### Requisitos de las tareas
a – En el artículo sobre la inflación que figura más abajo, resume en forma de lista el párrafo que empieza con «La tentación catastrofista no está justificada» y conserva sus datos principales.
b – Según el artículo sobre la inflación, ¿qué doble crisis ha desencadenado el ciclo alcista de precios?
c – Prosigue el artículo sobre la inflación a partir de su última oración.

Los riesgos de la inflación
El ciclo alcista de los precios puede durar todavía meses e invalidar los buenos datos que ofrece la economía española


La existencia de indicadores netamente positivos en España en términos de crecimiento económico, calidad de empleo o reducción del paro no puede borrar el mapa inquietante que dibuja el inmediato futuro. El mundo se adentra en una zona de turbulencia con altos datos de inflación en muchas importantes economías, y una elevada inflación ha sido siempre un factor de fuerte desestabilización social y política. La doble crisis de la pandemia y de la guerra de Rusia en Ucrania ha desencadenado un conjunto de elementos que fomenta ahora el ciclo alcista de precios. Estados Unidos y la Unión Europea registran tasas desconocidas en décadas; países como Brasil o Rusia están instalados en cifras de doble dígito y algunas economías, como las de Turquía o Argentina, se mueven directamente en niveles desbocados.
La tentación catastrofista no está justificada, pero sería un grave error subestimar los riesgos. Hasta que se consiga embridar, la escalada inflacionista tiende a producir una erosión del poder adquisitivo que afecta con especial gravedad a los ciudadanos más pobres y con menos defensas, ya castigados por el calvario de la crisis pandémica cuando aún no había llegado una recuperación suficiente de la Gran Recesión. La inevitable racha de subidas de tipos de interés por parte de los bancos centrales provocará un enfriamiento de las economías y eso conducirá, en algunos casos, a una fase de recesión. Muchos países emergentes están expuestos a alteraciones en los flujos inversores y en la estabilidad de sus divisas, con graves problemas para satisfacer sus deudas dolarizadas.

### Registros proporcionados
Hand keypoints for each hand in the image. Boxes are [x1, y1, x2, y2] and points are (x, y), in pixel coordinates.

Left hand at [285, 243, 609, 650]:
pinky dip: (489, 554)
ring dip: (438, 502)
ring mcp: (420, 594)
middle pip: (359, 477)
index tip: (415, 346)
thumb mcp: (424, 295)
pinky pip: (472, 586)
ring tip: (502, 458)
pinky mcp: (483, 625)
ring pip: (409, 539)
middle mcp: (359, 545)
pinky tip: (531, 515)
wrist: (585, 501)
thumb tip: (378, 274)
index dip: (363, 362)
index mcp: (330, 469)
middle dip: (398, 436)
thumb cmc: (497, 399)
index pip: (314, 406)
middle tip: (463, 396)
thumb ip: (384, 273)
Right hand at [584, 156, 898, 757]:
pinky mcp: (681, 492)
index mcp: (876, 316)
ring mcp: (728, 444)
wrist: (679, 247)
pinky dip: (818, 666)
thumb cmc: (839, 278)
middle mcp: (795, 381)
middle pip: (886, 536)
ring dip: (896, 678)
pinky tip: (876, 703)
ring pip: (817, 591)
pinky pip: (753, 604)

* * *

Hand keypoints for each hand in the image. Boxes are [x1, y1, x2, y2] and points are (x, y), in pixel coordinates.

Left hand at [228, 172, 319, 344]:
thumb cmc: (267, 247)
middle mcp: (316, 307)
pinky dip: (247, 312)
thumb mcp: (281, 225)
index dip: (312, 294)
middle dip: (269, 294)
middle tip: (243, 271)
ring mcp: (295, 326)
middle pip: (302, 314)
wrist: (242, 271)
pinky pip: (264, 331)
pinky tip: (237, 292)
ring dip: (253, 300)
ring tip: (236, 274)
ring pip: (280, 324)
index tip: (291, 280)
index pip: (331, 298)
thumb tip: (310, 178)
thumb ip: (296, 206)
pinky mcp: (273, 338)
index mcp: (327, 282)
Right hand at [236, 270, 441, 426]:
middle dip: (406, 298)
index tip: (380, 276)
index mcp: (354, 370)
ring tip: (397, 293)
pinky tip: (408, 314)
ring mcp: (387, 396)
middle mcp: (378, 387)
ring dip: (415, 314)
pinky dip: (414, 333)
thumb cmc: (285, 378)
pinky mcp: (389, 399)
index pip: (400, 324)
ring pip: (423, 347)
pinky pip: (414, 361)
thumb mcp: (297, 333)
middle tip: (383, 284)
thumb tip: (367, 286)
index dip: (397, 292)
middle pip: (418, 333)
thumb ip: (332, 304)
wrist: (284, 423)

### Respuestas
a –
- No hay motivo para el catastrofismo, pero subestimar los riesgos sería un grave error.
- Mientras no se contenga, la escalada inflacionista erosiona el poder adquisitivo. Golpea sobre todo a los ciudadanos más pobres y con menos defensas, ya castigados por la crisis pandémica antes de recuperarse de la Gran Recesión.
- Las subidas de tipos de interés de los bancos centrales enfriarán las economías y, en algunos casos, llevarán a una recesión.
- Muchos países emergentes están expuestos a alteraciones en los flujos inversores y en la estabilidad de sus divisas, con graves problemas para pagar sus deudas dolarizadas.

b – La pandemia y la guerra de Rusia en Ucrania.

c –
El escenario presenta zonas de sombra también en el interior de la UE. Entre los problemas de fondo está el hecho de que una parte de la inflación es importada y procede de la escalada de precios de la energía y los alimentos: en ese terreno, no hay solución inmediata a través de políticas monetarias internas. La tensión entre socios también puede reaparecer ante propuestas de aumento de tipos de interés que respondan a distintas realidades nacionales.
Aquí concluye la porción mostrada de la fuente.